__WHAT IS REQUIRED__
Transcribe every line of text in the items below with no changes, and leave the pictures out of your answer.

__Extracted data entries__

========================================================================

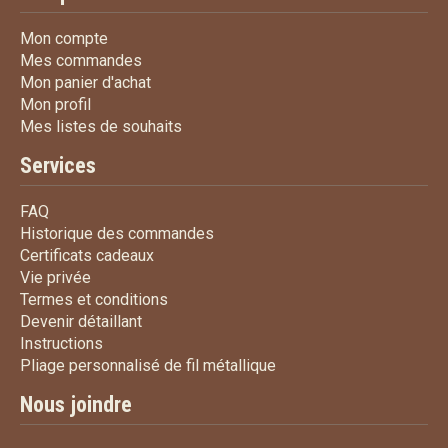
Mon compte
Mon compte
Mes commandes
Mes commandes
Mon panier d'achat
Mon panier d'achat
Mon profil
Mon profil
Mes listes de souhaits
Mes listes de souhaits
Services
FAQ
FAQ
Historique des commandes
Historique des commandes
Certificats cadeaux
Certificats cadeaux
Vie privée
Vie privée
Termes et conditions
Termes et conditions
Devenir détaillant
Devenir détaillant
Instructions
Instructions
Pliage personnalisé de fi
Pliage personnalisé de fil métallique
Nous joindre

========================================================================

__ANSWER BOX__
Mon compte
Mon compte
Mes commandes
Mes commandes
Mon panier d'achat
Mon panier d'achat
Mon profil
Mon profil
Mes listes de souhaits
Mes listes de souhaits
Services
FAQ
FAQ
Historique des commandes
Historique des commandes
Certificats cadeaux
Certificats cadeaux
Vie privée
Vie privée
Termes et conditions
Termes et conditions
Devenir détaillant
Devenir détaillant
Instructions
Instructions
Pliage personnalisé de fi
Pliage personnalisé de fil métallique
Nous joindre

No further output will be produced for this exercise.